So we've got this 4-node Storage Space Direct (S2D) cluster, working for more than 1.5 year without any major issue. The OS is Windows Server 2016.
- Firewall down for all profiles
- No antivirus installed, Windows Defender OFF
- Active Directory delegations untouched
- No change in the network infrastructure has been reported
- RDMA was disabled 1 year ago, as we found out the NIC didn't fully support it
Two days ago, we noticed a lot or error messages in the cluster event log, and the backup jobs of all Hyper-V VM hosted on the cluster failed (made via VEEAM).
Investigation quickly showed there is are many issue with the SMB connections.
Any of the 4 hosts :
- can ping other resources in the network
- can't connect any shared folders
- NTP sync fails (
net time \\server
fails, so isw32tm /monitor
)
Obviously, the File Share Witness fails as well, and some issue with Domain services to be reported...

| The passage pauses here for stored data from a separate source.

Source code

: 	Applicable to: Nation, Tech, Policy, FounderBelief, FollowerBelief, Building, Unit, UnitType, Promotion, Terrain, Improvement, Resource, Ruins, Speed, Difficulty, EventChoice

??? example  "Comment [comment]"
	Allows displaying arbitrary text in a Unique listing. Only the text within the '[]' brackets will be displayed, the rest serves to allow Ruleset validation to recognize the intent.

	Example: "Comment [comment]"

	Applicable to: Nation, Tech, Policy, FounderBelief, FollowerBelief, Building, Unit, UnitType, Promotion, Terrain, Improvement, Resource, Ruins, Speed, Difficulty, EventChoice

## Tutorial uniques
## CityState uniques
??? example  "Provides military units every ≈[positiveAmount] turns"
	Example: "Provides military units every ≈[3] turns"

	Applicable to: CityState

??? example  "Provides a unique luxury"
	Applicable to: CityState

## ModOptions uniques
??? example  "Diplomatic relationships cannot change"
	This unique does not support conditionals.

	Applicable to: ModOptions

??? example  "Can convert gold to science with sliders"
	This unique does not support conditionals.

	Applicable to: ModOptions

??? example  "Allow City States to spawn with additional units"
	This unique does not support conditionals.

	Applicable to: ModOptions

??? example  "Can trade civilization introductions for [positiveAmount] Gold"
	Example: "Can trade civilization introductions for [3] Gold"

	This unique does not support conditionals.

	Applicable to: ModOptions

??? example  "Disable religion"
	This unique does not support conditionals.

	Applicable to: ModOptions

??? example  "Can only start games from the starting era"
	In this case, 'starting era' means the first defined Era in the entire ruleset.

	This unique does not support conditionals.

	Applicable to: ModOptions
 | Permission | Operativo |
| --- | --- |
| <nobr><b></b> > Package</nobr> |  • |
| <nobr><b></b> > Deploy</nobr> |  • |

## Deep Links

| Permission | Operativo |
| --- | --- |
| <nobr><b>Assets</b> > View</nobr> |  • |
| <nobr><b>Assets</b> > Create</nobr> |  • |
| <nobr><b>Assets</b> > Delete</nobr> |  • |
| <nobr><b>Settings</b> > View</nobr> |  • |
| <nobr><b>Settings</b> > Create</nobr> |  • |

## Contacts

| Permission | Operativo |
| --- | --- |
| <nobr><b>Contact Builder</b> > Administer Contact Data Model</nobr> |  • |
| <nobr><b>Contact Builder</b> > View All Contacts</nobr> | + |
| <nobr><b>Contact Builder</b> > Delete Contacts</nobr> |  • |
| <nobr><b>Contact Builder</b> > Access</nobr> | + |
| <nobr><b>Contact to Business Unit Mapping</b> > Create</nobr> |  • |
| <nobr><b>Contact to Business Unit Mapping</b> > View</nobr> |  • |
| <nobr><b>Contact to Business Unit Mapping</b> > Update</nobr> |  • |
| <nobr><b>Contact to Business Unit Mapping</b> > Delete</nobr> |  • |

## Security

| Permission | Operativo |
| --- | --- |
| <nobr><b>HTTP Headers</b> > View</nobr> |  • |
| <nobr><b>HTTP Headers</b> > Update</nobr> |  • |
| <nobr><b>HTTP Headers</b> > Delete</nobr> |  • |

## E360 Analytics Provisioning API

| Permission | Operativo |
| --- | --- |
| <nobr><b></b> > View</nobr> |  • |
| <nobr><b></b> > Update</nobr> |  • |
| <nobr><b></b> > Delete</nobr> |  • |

We tried to reboot the nodes separately, and after a reboot the SMB connections are just fine... for a few minutes/hours, and then the issue arise again.
The impact on the cluster, along with the File Share Witness beeing offline, is we can't easily perform a Live Migration of the VMs between the nodes (succeeds randomly). A Quick Migration happens like a charm, though. As SMB connections are not possible, we can't move the VM to another cluster or standalone host.
We fear the cluster will go haywire if a node fails uncontrollably. Even though the VM are stable, we still can't perform a backup (we could perform an export).
Have any of you heard about that issue with S2D or the Microsoft Failover cluster role ? It might also be unrelated to the cluster itself...
What can be done to find the root cause of this issue ?
Here are samples of the logs found in the cluster role, and in the event logs for SMBCLient :
From the Cluster console:
Cluster network name resource 'Cluster Name' encountered an error enabling the network name on this node. The reason for the failure was: 'Unable to obtain a logon token'.
The error code was '1311'.
You may take the network name resource offline and online again to retry.
Event with ID 30803 :
Failed to establish a network connection.
Error: {Device Timeout} The specified I/O operation on %hs was not completed before the time-out period expired.
Server name: server.domain.com
Server address: x.x.x.x:445 Connection type: Wsk
Guidance: This indicates a problem with the underlying network or transport, such as with TCP/IP, and not with SMB. A firewall that blocks TCP port 445, or TCP port 5445 when using an iWARP RDMA adapter, can also cause this issue.
Another one, ID 30804 :
A network connection was disconnected.
Server name: \server.domain.com Server address: x.x.x.x:445 Connection type: Wsk
Guidance: This indicates that the client's connection to the server was disconnected.
Frequent, unexpected disconnects when using an RDMA over Converged Ethernet (RoCE) adapter may indicate a network misconfiguration. RoCE requires Priority Flow Control (PFC) to be configured for every host, switch and router on the RoCE network. Failure to properly configure PFC will cause packet loss, frequent disconnects and poor performance.